05.07.2013

Relman, Dane & Colfax, together with the Legal Aid Society of the District of Columbia, filed a lawsuit in federal court on behalf of deaf and hard-of-hearing residents of Washington, D.C. and the nonprofit organization Deaf-REACH, challenging the District of Columbia Housing Authority’s failure to provide sign language interpreters.  Plaintiffs Jacqueline Young and Latheda Wilson rely on American Sign Language (ASL) to communicate.  The complaint charges that the Housing Authority has engaged in this pattern of discrimination for years; time and again, interpreters were promised but not actually provided, and appointments were repeatedly cancelled for lack of any means of communication. 

The complaint alleges that the D.C. Housing Authority has repeatedly and routinely denied individuals with hearing impairments sign language interpreters and access to basic services, in direct violation of federal laws requiring equal access and mandating provision of sign language interpreters essential to effective communication.

The complaint describes how Young and Wilson were forced to communicate with Housing Authority staff through scribbled notes and gestures, told to have their children or other family members communicate for them, and expected to sign forms affecting their housing without the opportunity to learn their contents.  The complaint further contends that the Housing Authority refused to provide ASL interpreters to Young and Wilson, participants in the Housing Authority’s voucher program, for instructional meetings where critical information regarding the rules, regulations, and requirements for the program were explained.
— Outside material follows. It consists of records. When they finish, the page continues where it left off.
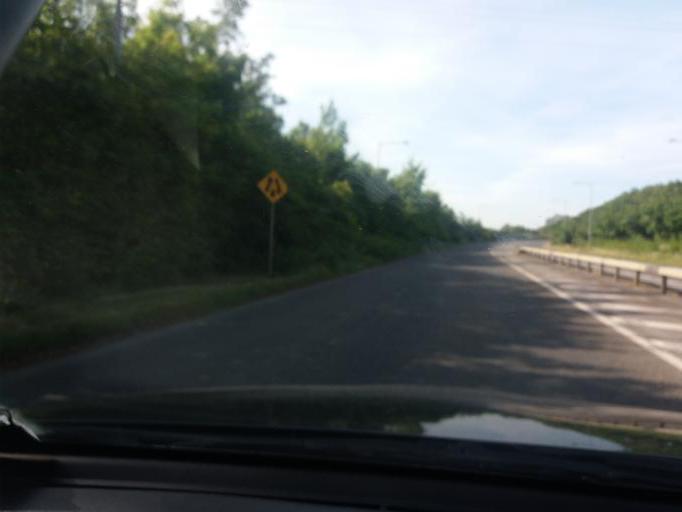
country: IE
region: Leinster
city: Balrothery
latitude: 53.5531
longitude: -6.2107
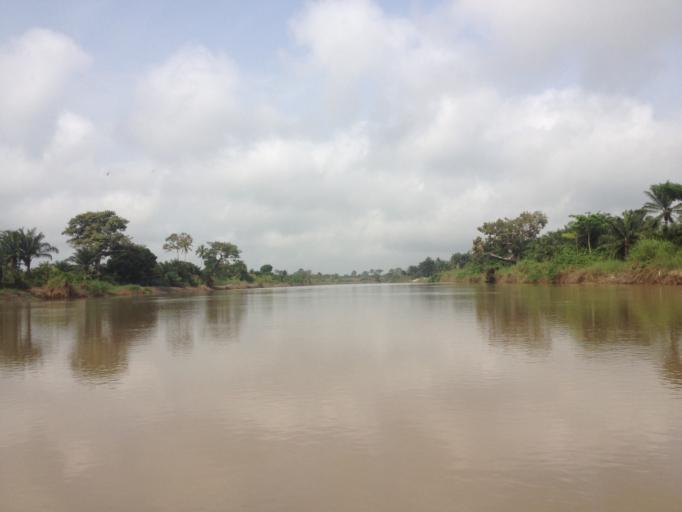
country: BJ
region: Mono
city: Come
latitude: 6.3841
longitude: 1.7804
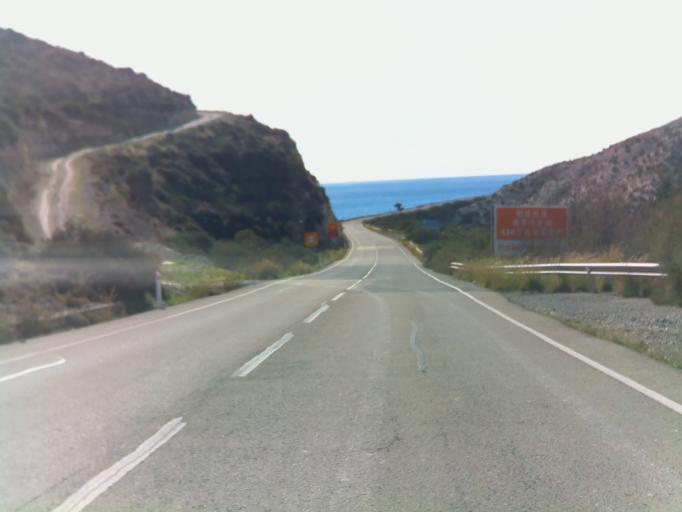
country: CY
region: Limassol
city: Pissouri
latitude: 34.6619
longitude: 32.6542
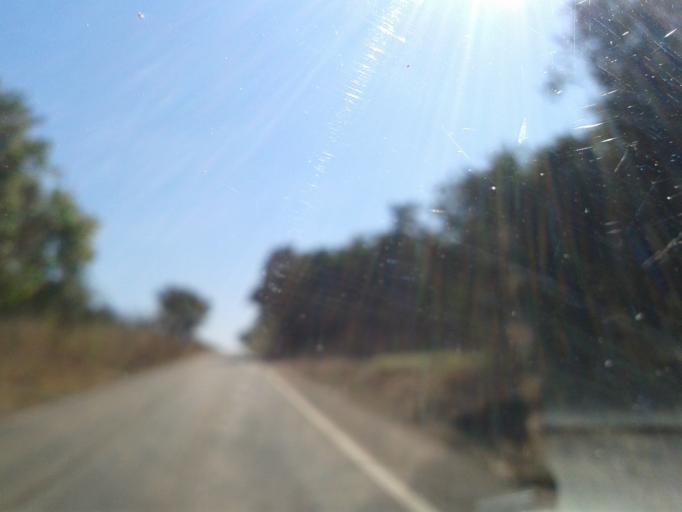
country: BR
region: Goias
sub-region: Mozarlandia
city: Mozarlandia
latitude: -14.4154
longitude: -50.4485
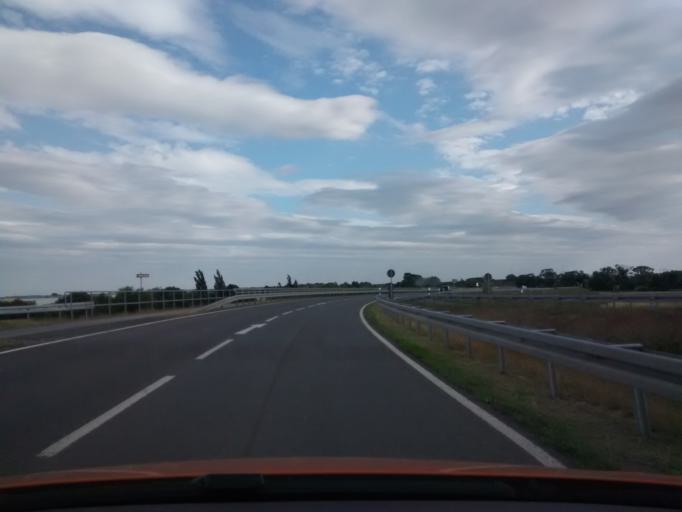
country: DE
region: Berlin
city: Bohnsdorf
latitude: 52.3744
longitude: 13.5505
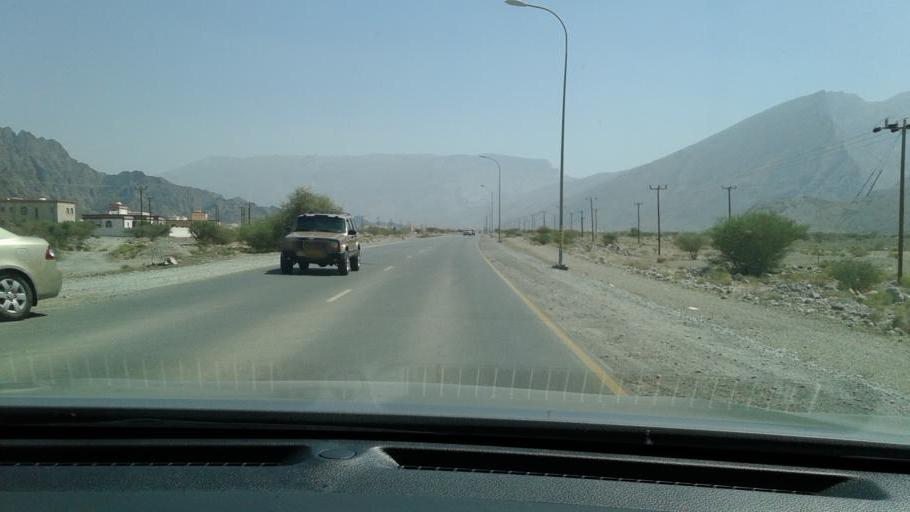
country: OM
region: Al Batinah
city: Rustaq
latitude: 23.3581
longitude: 57.4814
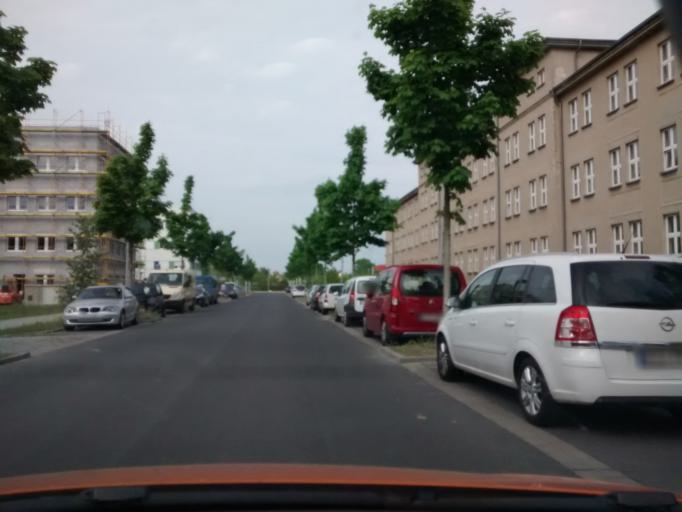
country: DE
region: Berlin
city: Adlershof
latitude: 52.4357
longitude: 13.5335
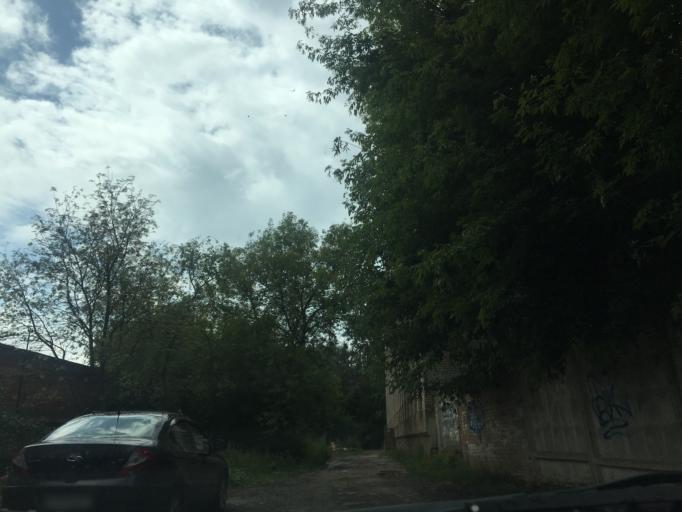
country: RU
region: Tula
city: Mendeleyevskiy
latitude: 54.1514
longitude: 37.5897
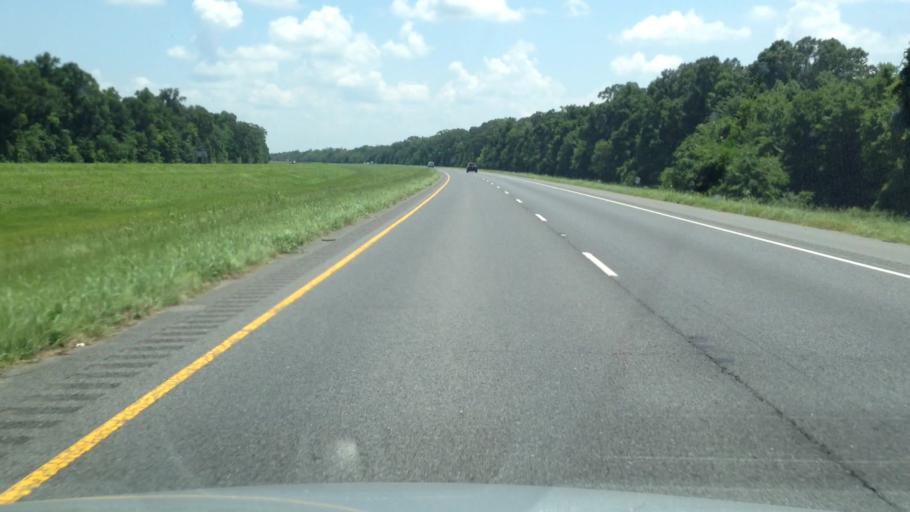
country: US
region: Louisiana
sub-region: Avoyelles Parish
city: Bunkie
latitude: 30.8409
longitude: -92.2292
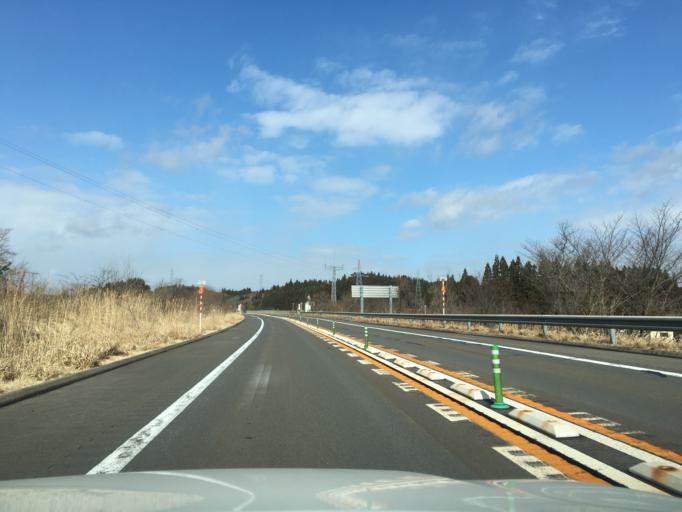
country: JP
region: Akita
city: Akita
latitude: 39.7381
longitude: 140.1725
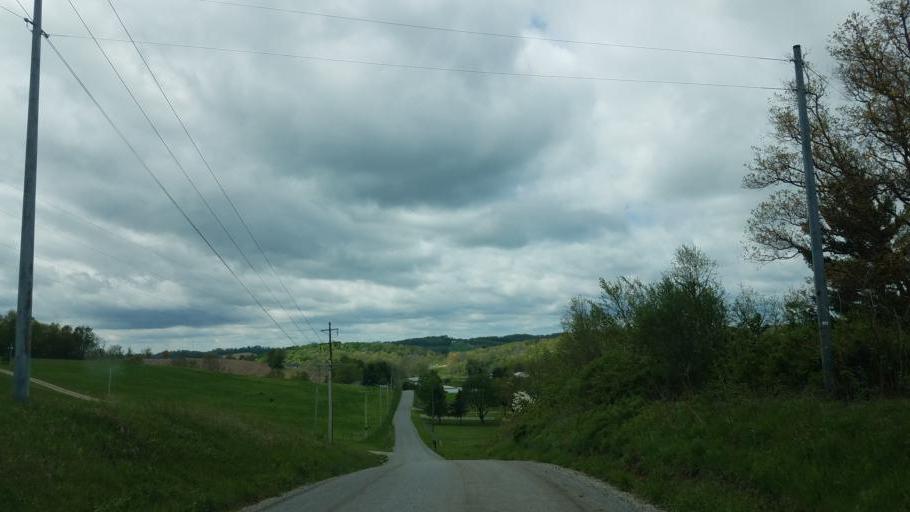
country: US
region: Ohio
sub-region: Ashland County
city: Loudonville
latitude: 40.5548
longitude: -82.3168
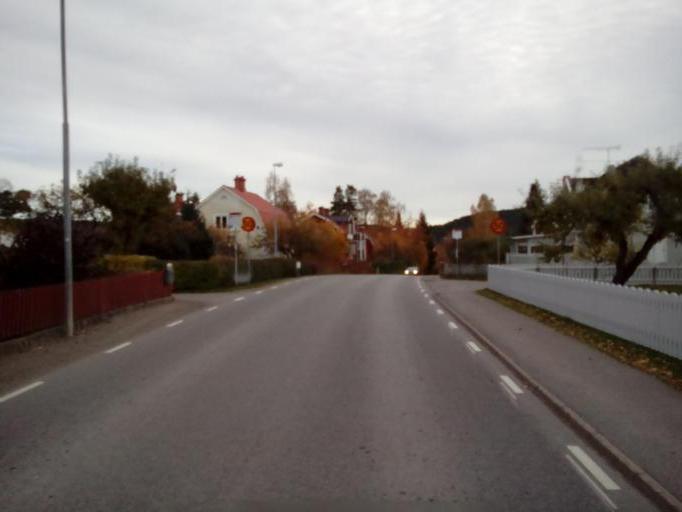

Without access to the critical information provided to non-disabled recipients of rental assistance, Young and Wilson were left in constant fear of losing their rental assistance based on inadvertent non-compliance with rules and regulations about which they were never informed. 

The case, Jacqueline Young, et al. v. District of Columbia Housing Authority, was filed in the United States District Court for the District of Columbia and is being litigated by Jennifer Klar, Michael Allen, Megan Cacace, and Ryan Downer of Relman, Dane & Colfax, along with Chinh Le, Julie Becker, and Rachel Rintelmann of the Legal Aid Society of the District of Columbia.